Opinion: California Dreamin’ of a Bar Exam That Works
In the grand, gilded state of California, where the sun shines on ambition and the law is a sacred circus, a spectacle unfolded in February 2025 that would make even the most stoic jurist weep with laughter—or despair. The California Bar Exam, that hallowed rite of passage for would-be attorneys, descended into a farce of technical tomfoolery and administrative absurdity, leaving graduates of Santa Clara University School of Law clutching their diplomas like life rafts in a sea of glitchy software and indifferent proctors.
As Dean Michael J. Kaufman put it with the weary eloquence of a man watching his house burn down, the exam was a “fiasco through the entire process,” a sentiment echoed in a biting alumni call-to-action posted on February 28, 2025, by the law school’s news page.
Picture this: thousands of eager legal eaglets, their minds sharpened by years of torts and contracts, sat down to prove their mettle, only to be thwarted not by tricky hypotheticals but by the digital equivalent of a drunk stenographer. The State Bar, teetering on the edge of bankruptcy like a bankrupt vaudeville troupe, had outsourced its sacred duty to Meazure Learning/ProctorU, a company stepping into the spotlight for its first big California Bar Exam performance.

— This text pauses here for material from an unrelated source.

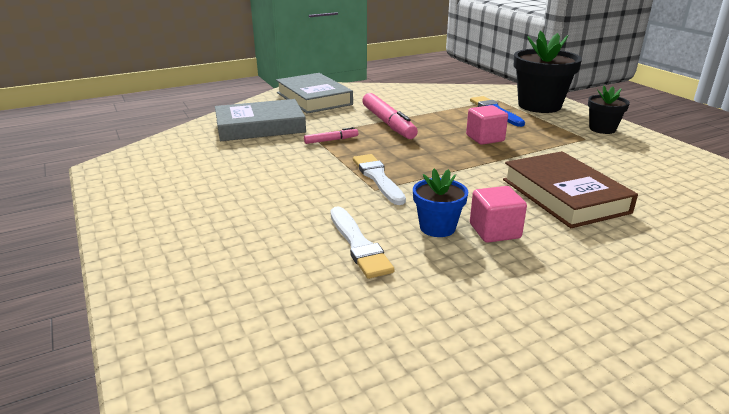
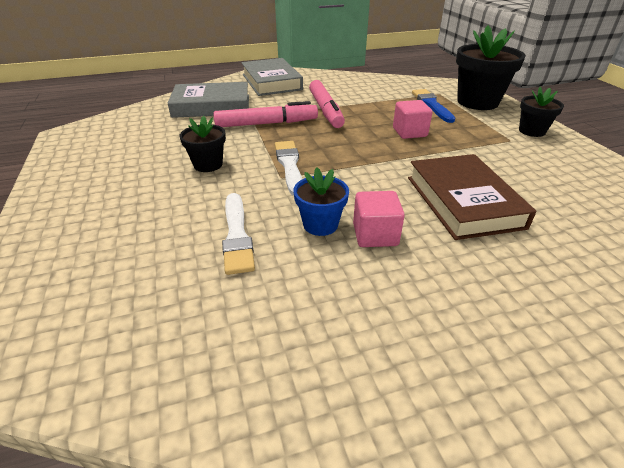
camera: 10 degrees right, 10 degrees up
pink marker [304,127,358,144] -> pink marker [213,101,318,127], size x2.02
none -> black flower pot [179,116,226,172]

The result? Lagging screens, proctors who might as well have been napping, and exam questions—penned by Kaplan, no less—that raised eyebrows for their quality. Oh, and the price tag? A cool grand-plus, because nothing says “justice” like gouging the dreams of the young and broke.
The Bar’s official mea culpa came mid-exam, a Tuesday night announcement that some poor souls would need to redo parts of the test due to “technical difficulties.” Imagine the scene: bleary-eyed examinees, already battered by hours of legal labyrinths, told to pencil in a redo like it’s a dentist appointment. Meanwhile, registration for the July exam, usually open by March 1, remains in limbo—an apt metaphor for the whole enterprise. The Bar’s Board of Trustees, wringing their hands, dangled refunds and a July mulligan, but Santa Clara’s Professor Devin Kinyon, with the earnestness of a man rallying the cavalry, urged alumni to speak out: “The Santa Clara Law community always shows up for our students. We need their voices on this issue.”
Dean Kaufman, bless his soul, has appealed to the California Supreme Court, that lofty pantheon of judicial wisdom, to swoop in and save the day. But why stop there? If the Bar can’t manage a simple exam without turning it into a technological trainwreck, what hope is there for their Law Reader program—that quaint, Dickensian relic where aspiring lawyers study under mentors instead of in classrooms? If they can’t keep a Zoom call running, how can they oversee a mentorship system that’s supposed to churn out competent counsel? Maybe it’s time to ditch the whole charade and embrace diploma privilege—let the schools vouch for their own, and spare us the circus of proctors who can’t find the mute button.
The alumni call-to-action, a rallying cry penned with the urgency of a wartime telegram, begs Santa Clara Law alumni who are admitted to practice in California to storm the Bar’s March 5 meeting or fire off emails to [email protected], demanding fairness for the February victims and a July exam that doesn’t repeat the madness. “Generously evaluate” the test-takers, they plead, and don’t just shrug and offer a free retry—lost time and sanity don’t come with a coupon. Return to in-person exams, they suggest, until someone invents a remote system that doesn’t crash harder than a first-year’s dreams after a Civ Pro final.
So here we are, in the Golden State’s latest comedy of errors, where the Bar’s incompetence is the punchline and the students are the punch-drunk audience. As Kaufman told Reuters, it’s “unconscionable” to pile this mess atop an already grueling ordeal. Maybe it’s time to hand out law licenses with diplomas and call it a day. After all, if the Bar can’t examine, why should we trust them to gatekeep?